- _STATED EXERCISE_: Please list every word or phrase set in quotation marks in the last paragraph of the excerpt on Obama's March on Washington speech.

* Begin EXCERPT *

My earlier essay about how Obama's March on Washington Anniversary speech was just one more example of the country's first black president deciding to publicly shame African-Americans, and portray us as racial grievance mongers, has generated some interesting comments.

Gable1111 offered a provocative observation about Obama and the idea of a "beloved community" that I would like to highlight:
A lot of us thought that the second term would reveal "the real Obama," but instead of "Trouble Man" we get Irkle; instead of swinging for the fences he's humbly bunting with the lowered expectations of just getting to first base, only to continue to get kicked in the teeth by those who's favor he seems to seek. That he continues to do this at a point in time when he clearly doesn't have to says this is not a feint; this is who he is. 
Dr. King had not just love but an obsession for his people. He talked about the "Beloved Community." Is it not possible for Obama for just once to celebrate black folk? Is the only context he will ever speak of his people is to scold? 
For a lot of us the problem is with the "first black president," we thought we were getting W.E.B. Dubois, but instead we're getting Booker T. The March on Washington speech makes that even more apparent.
Nothing is more threatening to White America than black self-love, self-reliance, independence, and uplift. Such values are supposed to be quintessentially "American". However, when black folks who are deeply rooted in the African-American community espouse such principles (excluding paid for lapdog Tea Party GOP black conservatives), the white racial frame views them as dangerous "radicals" and "separatists" who are "anti-white".

* End EXCERPT *
* Begin RECORDED DATA *

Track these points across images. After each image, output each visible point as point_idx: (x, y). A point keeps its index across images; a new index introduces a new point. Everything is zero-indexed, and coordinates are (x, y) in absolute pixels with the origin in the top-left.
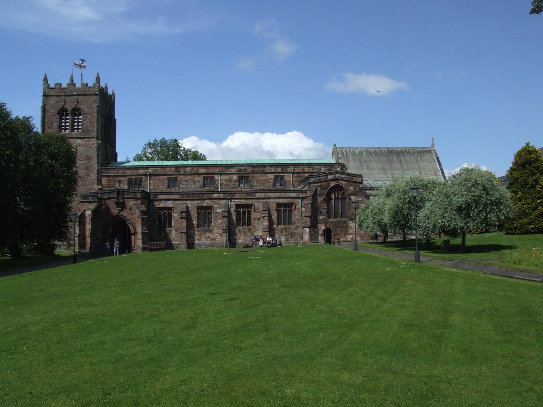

* End RECORDED DATA *

- _EXERCISE SOLUTION_:
"American"
"radicals"
"separatists"
"anti-white"